─── Text for analysis

New data from Darktrace identified that manufacturers are rapidly embedding AI into production scheduling, quality inspection, logistics optimization and predictive maintenance systems, but the pace of adoption is exposing factory environments to cyber risks that many organizations are not prepared to manage. Agentic systems are powerful because they operate with a high degree of autonomy, but that same independence also introduces significant cyber and operational risk. These agents often hold broad permissions and can execute complex tasks, make decisions, and interact with enterprise tools or external systems with minimal human oversight, expanding potential impact of misuse, compromise, or unintended actions.
“Unlike traditional AI models that perform predefined tasks, AI agents use advanced techniques to mimic human decision-making processes, dynamically adapting to new challenges, making decision and taking action based on their own judgment,” Oakley Cox, director of product at Darktrace, wrote in a Thursday blog post. “They look like employees operationally, but lack judgment, ethics, or fear of consequences like humans do. This means they can be easily manipulated by cybercriminals, and an AI agent embedded across an OT network creates threats that extend well beyond data exposure.”

──────

• _Work to complete_:
1. Reproduce word for word the part of the article on AI in manufacturing that opens with the words containing "New data from" and closes with "or unintended actions.".
2. According to the article on AI in manufacturing, what four kinds of systems are manufacturers embedding AI into?
3. Extend the article on AI in manufacturing beyond its last sentence.

─── Given entries

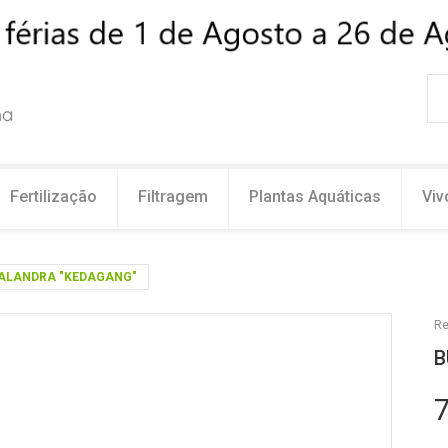
Fertilização
Filtragem
Plantas Aquáticas
Viv
ALANDRA "KEDAGANG"
Re
B
7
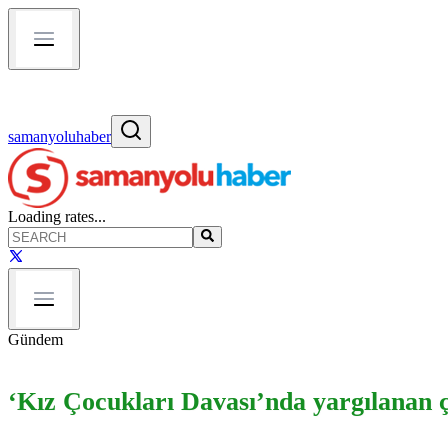
samanyoluhaber
Loading rates...
Gündem
‘Kız Çocukları Davası’nda yargılanan ç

──────

• _Responses by task_:
1.
New data from Darktrace identified that manufacturers are rapidly embedding AI into production scheduling, quality inspection, logistics optimization and predictive maintenance systems, but the pace of adoption is exposing factory environments to cyber risks that many organizations are not prepared to manage. Agentic systems are powerful because they operate with a high degree of autonomy, but that same independence also introduces significant cyber and operational risk. These agents often hold broad permissions and can execute complex tasks, make decisions, and interact with enterprise tools or external systems with minimal human oversight, expanding potential impact of misuse, compromise, or unintended actions.

2. Production scheduling, quality inspection, logistics optimization and predictive maintenance systems.

3.
Cox added that adopting agentic AI systems across manufacturing raises some concerns across security teams. “New data from our State of AI Cybersecurity survey shows that 78% of manufacturing security professionals are worried about employee use of AI agents – their top concern. That’s followed by employee use of generative AI tools like CoPilot and ChatGPT, a worry for 76% of security professionals at manufacturing organizations.”
As these tools gain more access to business data and processes, and more autonomy within organizations, security teams, who today have minimal visibility of agent activity in their environments, increasingly have sensitive data exposure (a worry for 60%) and accidental policy and regulatory violations (59%) on their minds.
Darktrace recognized that manufacturers are seeing the impact of AI-driven cyber threats as attackers increasingly use AI to automate reconnaissance, sharpen targeting, and adapt attacks in real time. What once required significant time, coordination, and manual effort can now be carried out continuously and at scale, allowing hackers to identify vulnerabilities faster, personalize phishing and social engineering campaigns, and move more efficiently across interconnected IT and OT (operational technology) environments.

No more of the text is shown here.